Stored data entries
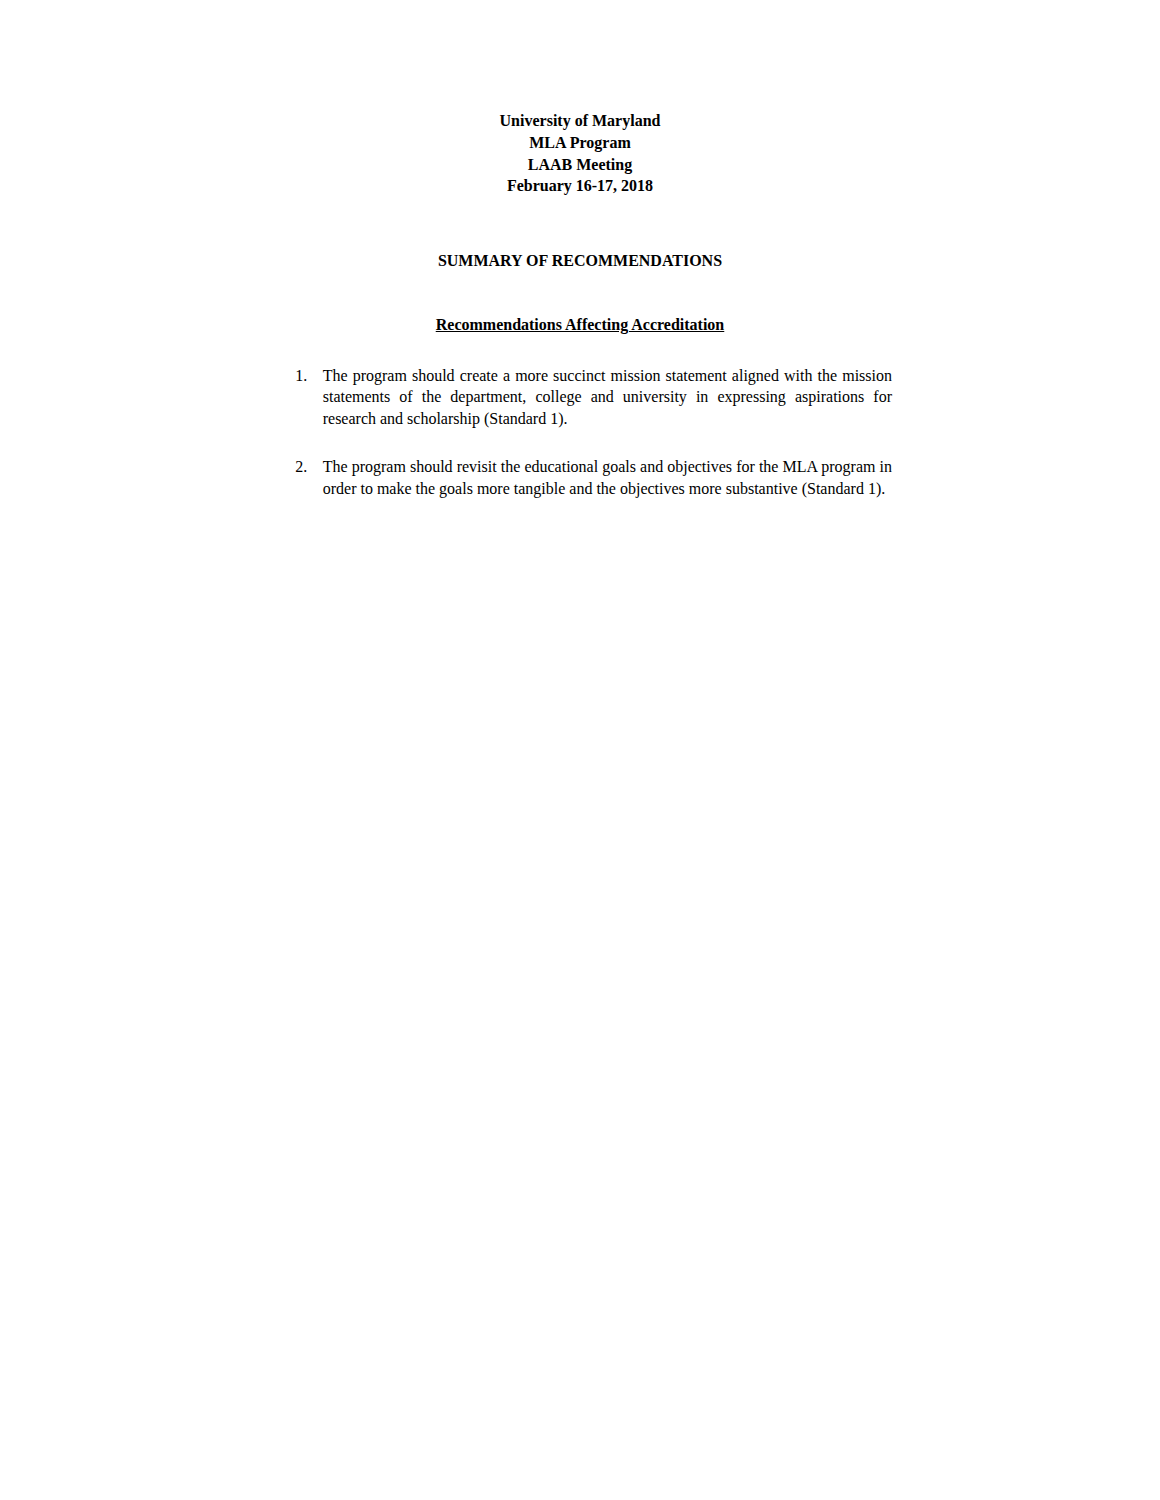University of Maryland
MLA Program
LAAB Meeting
February 16-17, 2018
SUMMARY OF RECOMMENDATIONS
Recommendations Affecting Accreditation
The program should create a more succinct mission statement aligned with the mission statements of the department, college and university in expressing aspirations for research and scholarship (Standard 1).
The program should revisit the educational goals and objectives for the MLA program in order to make the goals more tangible and the objectives more substantive (Standard 1).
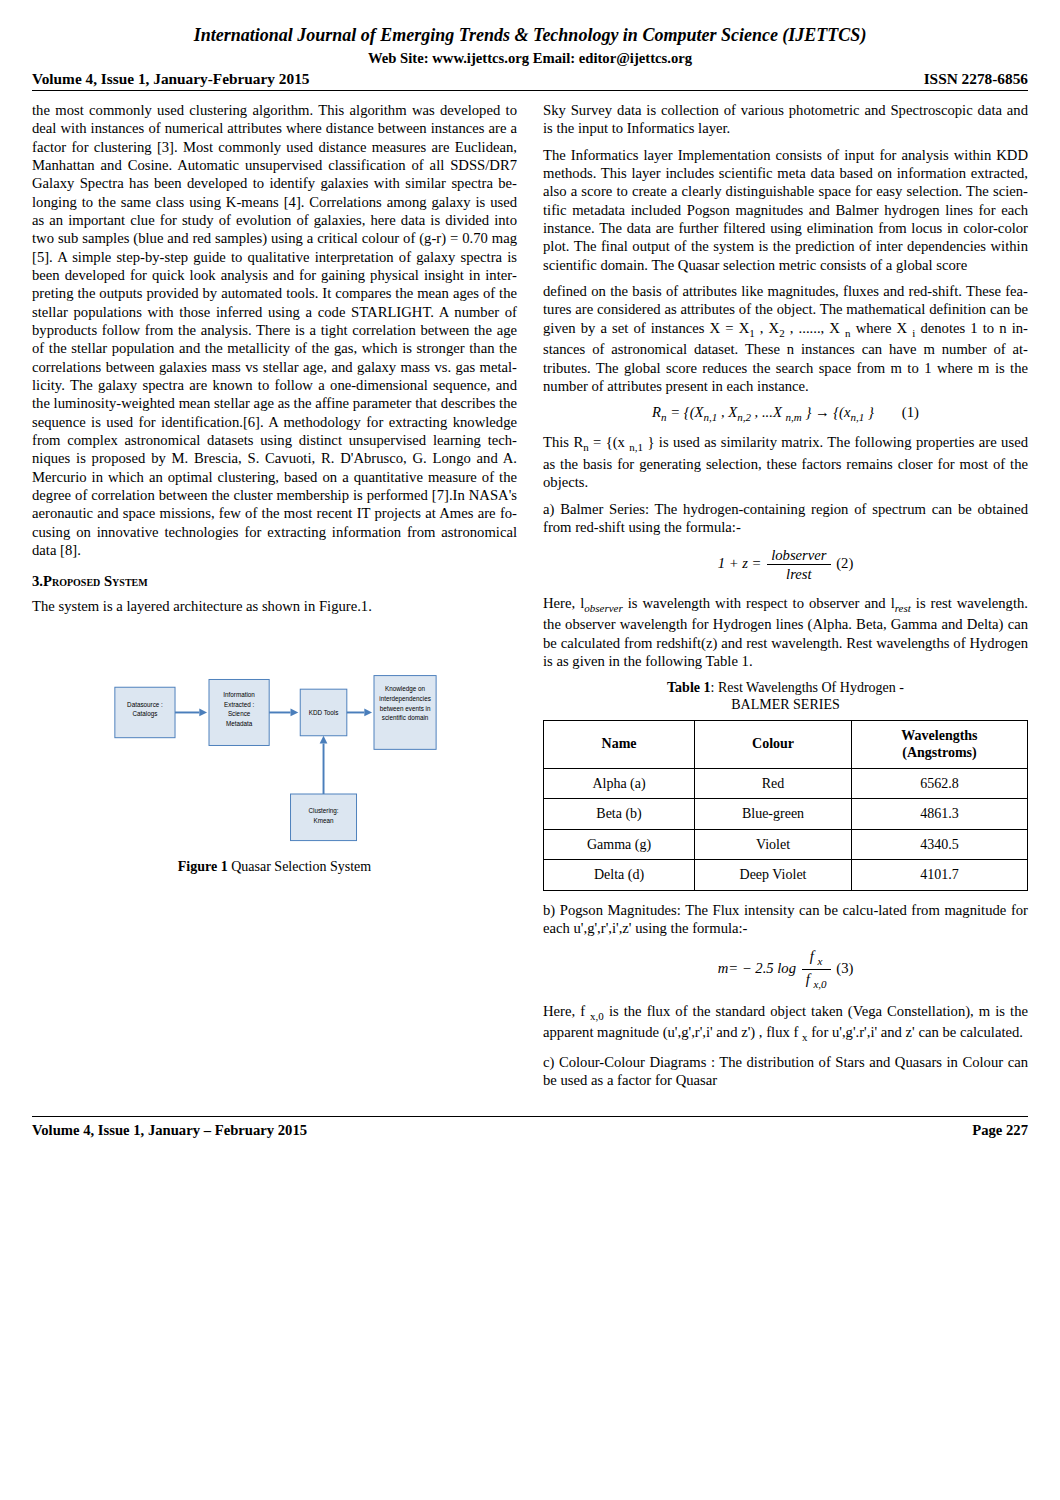International Journal of Emerging Trends & Technology in Computer Science (IJETTCS)
Web Site: www.ijettcs.org Email: editor@ijettcs.org
Volume 4, Issue 1, January-February 2015 ISSN 2278-6856
the most commonly used clustering algorithm. This algorithm was developed to deal with instances of numerical attributes where distance between instances are a factor for clustering [3]. Most commonly used distance measures are Euclidean, Manhattan and Cosine. Automatic unsupervised classification of all SDSS/DR7 Galaxy Spectra has been developed to identify galaxies with similar spectra belonging to the same class using K-means [4]. Correlations among galaxy is used as an important clue for study of evolution of galaxies, here data is divided into two sub samples (blue and red samples) using a critical colour of (g-r) = 0.70 mag [5]. A simple step-by-step guide to qualitative interpretation of galaxy spectra is been developed for quick look analysis and for gaining physical insight in interpreting the outputs provided by automated tools. It compares the mean ages of the stellar populations with those inferred using a code STARLIGHT. A number of byproducts follow from the analysis. There is a tight correlation between the age of the stellar population and the metallicity of the gas, which is stronger than the correlations between galaxies mass vs stellar age, and galaxy mass vs. gas metallicity. The galaxy spectra are known to follow a one-dimensional sequence, and the luminosity-weighted mean stellar age as the affine parameter that describes the sequence is used for identification.[6]. A methodology for extracting knowledge from complex astronomical datasets using distinct unsupervised learning techniques is proposed by M. Brescia, S. Cavuoti, R. D'Abrusco, G. Longo and A. Mercurio in which an optimal clustering, based on a quantitative measure of the degree of correlation between the cluster membership is performed [7].In NASA's aeronautic and space missions, few of the most recent IT projects at Ames are focusing on innovative technologies for extracting information from astronomical data [8].
3.Proposed System
The system is a layered architecture as shown in Figure.1.
Datasource : Catalogs Information Extracted : Science Metadata KDD Tools Knowledge on interdependencies between events in scientific domain Clustering: Kmean
Figure 1 Quasar Selection System
Sky Survey data is collection of various photometric and Spectroscopic data and is the input to Informatics layer.
The Informatics layer Implementation consists of input for analysis within KDD methods. This layer includes scientific meta data based on information extracted, also a score to create a clearly distinguishable space for easy selection. The scientific metadata included Pogson magnitudes and Balmer hydrogen lines for each instance. The data are further filtered using elimination from locus in color-color plot. The final output of the system is the prediction of inter dependencies within scientific domain. The Quasar selection metric consists of a global score
defined on the basis of attributes like magnitudes, fluxes and red-shift. These features are considered as attributes of the object. The mathematical definition can be given by a set of instances X = X1 , X2 , ......, X n where X i denotes 1 to n instances of astronomical dataset. These n instances can have m number of attributes. The global score reduces the search space from m to 1 where m is the number of attributes present in each instance.
Rn = {(Xn,1 , Xn,2 , ...X n,m } → {(xn,1 }(1)
This Rn = {(x n,1 } is used as similarity matrix. The following properties are used as the basis for generating selection, these factors remains closer for most of the objects.
a) Balmer Series: The hydrogen-containing region of spectrum can be obtained from red-shift using the formula:-
1 + z = lobserver lrest (2)
Here, lobserver is wavelength with respect to observer and lrest is rest wavelength. the observer wavelength for Hydrogen lines (Alpha. Beta, Gamma and Delta) can be calculated from redshift(z) and rest wavelength. Rest wavelengths of Hydrogen is as given in the following Table 1.
Table 1: Rest Wavelengths Of Hydrogen -
BALMER SERIES
| Name | Colour | Wavelengths (Angstroms) |
| --- | --- | --- |
| Alpha (a) | Red | 6562.8 |
| Beta (b) | Blue-green | 4861.3 |
| Gamma (g) | Violet | 4340.5 |
| Delta (d) | Deep Violet | 4101.7 |
b) Pogson Magnitudes: The Flux intensity can be calcu-lated from magnitude for each u',g',r',i',z' using the formula:-
m= − 2.5 log f x f x,0 (3)
Here, f x,0 is the flux of the standard object taken (Vega Constellation), m is the apparent magnitude (u',g',r',i' and z') , flux f x for u',g'.r',i' and z' can be calculated.
c) Colour-Colour Diagrams : The distribution of Stars and Quasars in Colour can be used as a factor for Quasar
Volume 4, Issue 1, January – February 2015 Page 227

# [Work order]
Show all lines above containing "Quasar".

# [Solution to this task]
Figure 1 Quasar Selection System
The Informatics layer Implementation consists of input for analysis within KDD methods. This layer includes scientific meta data based on information extracted, also a score to create a clearly distinguishable space for easy selection. The scientific metadata included Pogson magnitudes and Balmer hydrogen lines for each instance. The data are further filtered using elimination from locus in color-color plot. The final output of the system is the prediction of inter dependencies within scientific domain. The Quasar selection metric consists of a global score
c) Colour-Colour Diagrams : The distribution of Stars and Quasars in Colour can be used as a factor for Quasar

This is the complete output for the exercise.